Is the proof of this lemma really necessary?

Solution 1:

The reason we need the lemma is that from $P(t)=b(t)(A-tI)$ one cannot directly conclude that $P(A)=b(A)(A-AI)$.

If $R$ is a commutative ring, then there is a natural map $R[t]\to R^R$ which is a ring homomorphism (we endow $R^R$ with the pointwise ring structure: $(f+g)(r) = f(r)+g(r)$, and $fg(r) = f(r)g(r)$ for every $r\in R$). If $p(t)=q(t)s(t)$, then for every $r\in R$ you have that $p(r)=q(r)s(r)$.

But this doesn't work if $R$ is not commutative. For example, taking $p(t) = at$, $q(t) = t$ and $s(t)=a$, you have $p(t)=q(t)s(t)$ in $R[t]$ (since $t$ is central in $R[t]$ even when $R$ is not commutative), but $p(r) = ar$ while $q(r)s(r) = ra$. So you get $p(r)=q(r)s(r)$ if and only if $a$ and $r$ commute. Thus, while you can certainly define a map $\psi\colon R[t]\to R^R$ by $$\psi(a_0+a_1t+\cdots+a_nt^n)(r) = a_0 + a_1r + \cdots + a_nr^n,$$ this map is not a ring homomorphism when the ring is not commutative. This is the situation we have here, where the ring $R$ is the ring $n\times n$ matrices over $\mathbb{K}$, which is not commutative when $n\gt 1$. In particular, from $P(t) = B(t)(A-tI)$ one cannot simply conclude that $P(A)=B(A)(A-AI)$. This implicitly assumes that your map $M_n(\mathbb{K})[t]\to M_n(\mathbb{K})^{M_n(\mathbb{K})}$ is multiplicative, which it is not in this case.

If your $A$ happens to be central in $M_n(\mathbb{K})$, then it is true that the induced map $M_n(\mathbb{K})[t]\to M_n(\mathbb{K})$ is a homomorphism. But then you would be assuming that your $A$ is a scalar multiple of the identity. It would also be true if the coefficients of the polynomial $b(t)$ centralize $A$, but you are not assuming that. So you do need to prove that in this case you have $P(A)=b(A)(A-AI)$, since it does not follow from the general set-up (the way it would in a commutative setting).

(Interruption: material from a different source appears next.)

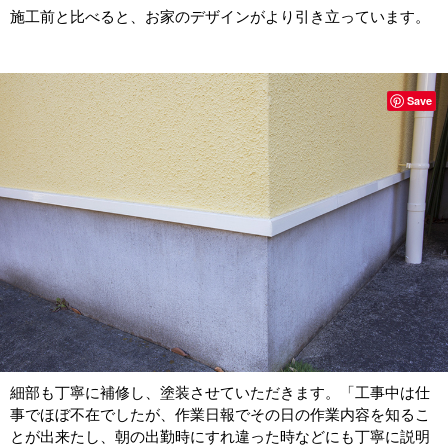
施工前と比べると、お家のデザインがより引き立っています。
Save
細部も丁寧に補修し、塗装させていただきます。「工事中は仕
事でほぼ不在でしたが、作業日報でその日の作業内容を知るこ
とが出来たし、朝の出勤時にすれ違った時などにも丁寧に説明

P.S. In fact, this is the subtle point where the proof that a polynomial over a field of degree $n$ has at most $n$ roots breaks down for skew fields/division rings. If $K$ is a division ring, then the division algorithm holds for polynomials with coefficients over $K$, so one can show that for every $p(t)\in K[t]$ and $a(t)\in K[t]$, $a(t)\neq 0$, there exist unique $q(t)$ and $r(t)$ such that $p(t)=q(t)a(t) + r(t)$ and $r(t)=0$ or $\deg(r)\lt \deg(a)$. From this, we can deduce that for every polynomial $p(t)$ and for every $a\in K$, we can write $p(t) = q(t)(t-a) + r$, where $r\in K$. But the proof of the Remainder and Factor Theorems no longer goes through, because we cannot go from $p(t)=q(t)(t-a)+r$ to $p(a)=q(a)(a-a)+r$; and you cannot get the recursion argument to work, because from $p(t)=q(t)(t-a)$, and $p(b)=0$ with $b\neq a$, you cannot deduce that $q(b)=0$. For instance, over the real quaternions, we have $p(t)=t^2+1=(t+i)(t-i)$, but $p(j)=j^2+1\neq 2k = ij-ji = (j+i)(j-i)$. I remember when I first learned the corresponding theorems for polynomial rings, the professor challenging us to identify all the field axioms used in the proofs of the Remainder and Factor Theorem; none of us spotted the use of commutativity in the evaluation map.

Solution 2:

It's not clear to me what the exact problem is here, but there is a common pitfall concerning polynomials with matrix coefficients.

Given a polynomial $P(t)=\sum_i B_i t^i$ we can certainly substitute a matrix $A$ for $t$ to get $P(A)=\sum_i B_i A^i$. But there is a catch when we multiply polynomials. If $Q(t)$ is another polynomial with matrix coefficients, then we may have $$(PQ)(A)\ne P(A)Q(A).$$ A sufficient condition for $(PQ)(A)=P(A)Q(A)$ to hold is that $A$ commutes with the coefficients of $Q$. But when it doesn't then in general $(PQ)(A)\ne P(A)Q(A)$.